Data entries:
────────────────
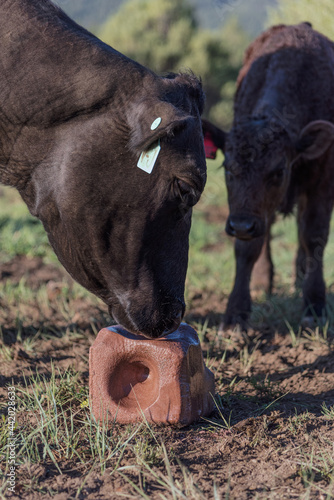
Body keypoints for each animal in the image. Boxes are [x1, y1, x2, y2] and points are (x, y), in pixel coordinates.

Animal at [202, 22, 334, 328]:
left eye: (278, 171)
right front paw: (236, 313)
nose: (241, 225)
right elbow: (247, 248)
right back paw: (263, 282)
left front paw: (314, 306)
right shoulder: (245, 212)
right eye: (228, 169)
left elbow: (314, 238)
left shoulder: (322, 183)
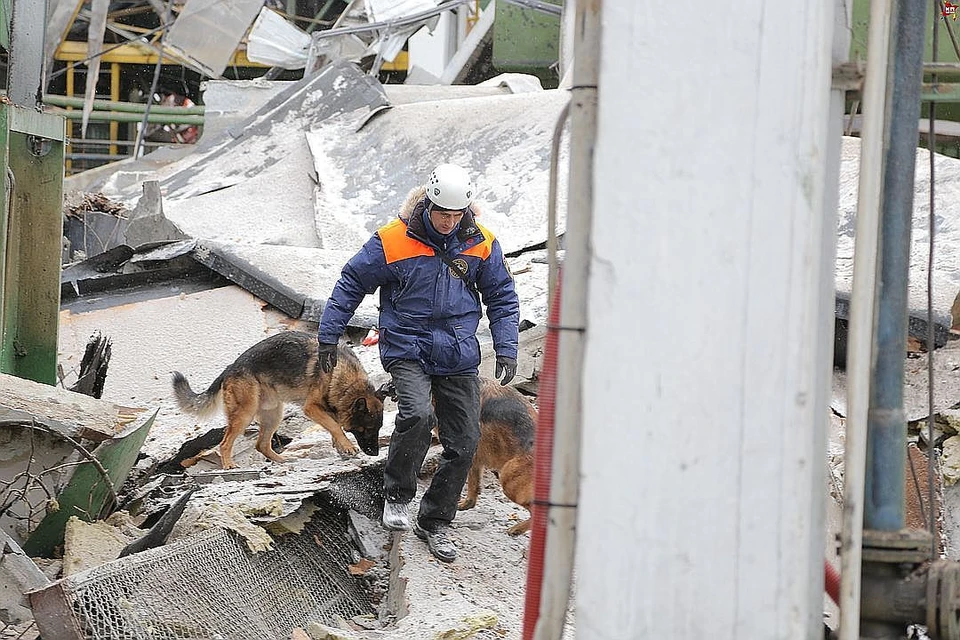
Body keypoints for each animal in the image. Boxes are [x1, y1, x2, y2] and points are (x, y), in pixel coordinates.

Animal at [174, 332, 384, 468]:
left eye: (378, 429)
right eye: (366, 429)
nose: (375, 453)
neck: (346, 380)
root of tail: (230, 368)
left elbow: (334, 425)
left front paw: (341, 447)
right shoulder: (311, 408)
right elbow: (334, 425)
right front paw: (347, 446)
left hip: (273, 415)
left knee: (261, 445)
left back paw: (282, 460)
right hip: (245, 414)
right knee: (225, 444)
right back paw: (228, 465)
────────────────
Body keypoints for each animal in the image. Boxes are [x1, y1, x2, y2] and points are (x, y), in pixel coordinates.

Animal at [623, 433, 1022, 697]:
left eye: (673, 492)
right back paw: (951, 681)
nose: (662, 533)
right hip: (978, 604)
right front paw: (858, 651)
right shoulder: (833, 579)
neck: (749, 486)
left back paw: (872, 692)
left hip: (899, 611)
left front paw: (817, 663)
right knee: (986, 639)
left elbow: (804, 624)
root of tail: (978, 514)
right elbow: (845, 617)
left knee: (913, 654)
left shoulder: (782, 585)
────────────────
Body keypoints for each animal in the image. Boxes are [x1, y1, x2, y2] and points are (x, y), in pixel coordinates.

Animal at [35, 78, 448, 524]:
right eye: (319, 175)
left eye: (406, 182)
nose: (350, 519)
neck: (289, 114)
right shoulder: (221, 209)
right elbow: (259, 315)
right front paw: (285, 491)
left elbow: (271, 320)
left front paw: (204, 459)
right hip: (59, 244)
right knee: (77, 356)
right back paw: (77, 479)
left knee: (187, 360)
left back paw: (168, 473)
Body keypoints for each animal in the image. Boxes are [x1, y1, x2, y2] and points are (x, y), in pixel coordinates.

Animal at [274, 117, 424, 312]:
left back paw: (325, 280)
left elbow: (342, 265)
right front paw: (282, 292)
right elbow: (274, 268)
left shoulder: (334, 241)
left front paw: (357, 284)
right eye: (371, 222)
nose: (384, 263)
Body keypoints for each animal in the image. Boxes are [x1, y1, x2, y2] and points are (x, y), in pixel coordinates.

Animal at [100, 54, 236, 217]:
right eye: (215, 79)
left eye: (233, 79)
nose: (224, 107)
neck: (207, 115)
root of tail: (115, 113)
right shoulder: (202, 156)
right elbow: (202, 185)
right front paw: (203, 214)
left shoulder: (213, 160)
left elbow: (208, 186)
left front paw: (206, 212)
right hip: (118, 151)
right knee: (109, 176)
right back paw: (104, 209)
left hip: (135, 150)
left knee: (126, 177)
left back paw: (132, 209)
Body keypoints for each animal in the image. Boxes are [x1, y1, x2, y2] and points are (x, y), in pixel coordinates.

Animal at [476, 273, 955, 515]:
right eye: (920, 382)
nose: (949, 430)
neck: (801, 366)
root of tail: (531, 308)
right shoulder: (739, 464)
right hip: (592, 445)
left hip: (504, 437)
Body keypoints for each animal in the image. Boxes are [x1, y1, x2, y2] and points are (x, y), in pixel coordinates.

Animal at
────────────────
Exercise prompt: Search the records for the string "back" and return every line in which it occurs.

Answer area:
right back paw: (263, 282)
left back paw: (282, 460)
right back paw: (228, 465)
right back paw: (951, 681)
left back paw: (872, 692)
right back paw: (77, 479)
left back paw: (168, 473)
left back paw: (325, 280)
right back paw: (104, 209)
left back paw: (132, 209)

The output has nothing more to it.